**WRITTEN REQUEST:**
Retype the data below without any change, starting at the line that contains "pose: elev=346.4 azim=66.2" and ending at the line that contains "Dot at: (173, 229)", with both of those lines included.

**MATERIAL SUPPLIED:**
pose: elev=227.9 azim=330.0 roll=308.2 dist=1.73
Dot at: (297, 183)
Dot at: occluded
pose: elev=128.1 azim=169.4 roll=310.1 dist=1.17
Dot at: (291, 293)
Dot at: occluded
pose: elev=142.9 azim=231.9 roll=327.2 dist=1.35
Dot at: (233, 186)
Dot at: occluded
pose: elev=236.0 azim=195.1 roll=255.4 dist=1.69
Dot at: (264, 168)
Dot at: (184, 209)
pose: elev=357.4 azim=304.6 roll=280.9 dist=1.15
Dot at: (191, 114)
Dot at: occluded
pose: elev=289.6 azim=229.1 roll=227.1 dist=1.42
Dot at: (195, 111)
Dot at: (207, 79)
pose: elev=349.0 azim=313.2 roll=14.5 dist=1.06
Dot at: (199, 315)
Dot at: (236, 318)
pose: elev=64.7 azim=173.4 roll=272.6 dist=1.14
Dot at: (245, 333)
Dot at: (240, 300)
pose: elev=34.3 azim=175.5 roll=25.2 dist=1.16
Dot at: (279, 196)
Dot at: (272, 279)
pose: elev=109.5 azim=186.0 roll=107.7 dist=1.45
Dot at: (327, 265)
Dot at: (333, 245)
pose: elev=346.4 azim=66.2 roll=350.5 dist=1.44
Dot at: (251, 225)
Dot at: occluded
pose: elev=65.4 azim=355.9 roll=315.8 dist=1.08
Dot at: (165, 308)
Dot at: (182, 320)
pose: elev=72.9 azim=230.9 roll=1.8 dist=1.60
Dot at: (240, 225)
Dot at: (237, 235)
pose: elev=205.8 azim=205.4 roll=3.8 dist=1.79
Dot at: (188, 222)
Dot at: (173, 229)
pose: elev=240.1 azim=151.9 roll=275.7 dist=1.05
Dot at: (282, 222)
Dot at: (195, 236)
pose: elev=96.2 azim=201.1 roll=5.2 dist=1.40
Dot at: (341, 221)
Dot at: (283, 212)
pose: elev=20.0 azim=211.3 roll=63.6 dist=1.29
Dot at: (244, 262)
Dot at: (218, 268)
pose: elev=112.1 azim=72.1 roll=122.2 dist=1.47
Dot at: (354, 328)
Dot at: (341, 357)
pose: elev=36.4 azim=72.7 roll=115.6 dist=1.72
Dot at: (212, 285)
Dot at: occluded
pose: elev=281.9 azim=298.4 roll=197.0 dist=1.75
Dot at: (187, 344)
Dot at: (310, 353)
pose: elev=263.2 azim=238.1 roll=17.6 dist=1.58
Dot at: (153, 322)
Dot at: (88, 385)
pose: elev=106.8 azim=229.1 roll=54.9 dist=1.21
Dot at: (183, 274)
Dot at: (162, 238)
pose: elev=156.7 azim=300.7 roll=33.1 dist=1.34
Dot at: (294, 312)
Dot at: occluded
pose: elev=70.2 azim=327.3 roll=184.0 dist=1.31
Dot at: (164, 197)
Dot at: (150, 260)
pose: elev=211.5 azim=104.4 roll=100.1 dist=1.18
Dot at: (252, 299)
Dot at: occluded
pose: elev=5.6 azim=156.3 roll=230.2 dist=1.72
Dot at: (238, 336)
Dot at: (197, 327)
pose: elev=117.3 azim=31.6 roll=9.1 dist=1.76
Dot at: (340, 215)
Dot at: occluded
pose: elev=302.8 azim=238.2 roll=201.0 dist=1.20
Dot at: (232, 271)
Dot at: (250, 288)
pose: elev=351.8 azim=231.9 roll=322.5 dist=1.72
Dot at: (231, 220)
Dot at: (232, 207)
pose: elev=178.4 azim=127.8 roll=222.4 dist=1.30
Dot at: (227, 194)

**THE ANSWER:**
pose: elev=346.4 azim=66.2 roll=350.5 dist=1.44
Dot at: (251, 225)
Dot at: occluded
pose: elev=65.4 azim=355.9 roll=315.8 dist=1.08
Dot at: (165, 308)
Dot at: (182, 320)
pose: elev=72.9 azim=230.9 roll=1.8 dist=1.60
Dot at: (240, 225)
Dot at: (237, 235)
pose: elev=205.8 azim=205.4 roll=3.8 dist=1.79
Dot at: (188, 222)
Dot at: (173, 229)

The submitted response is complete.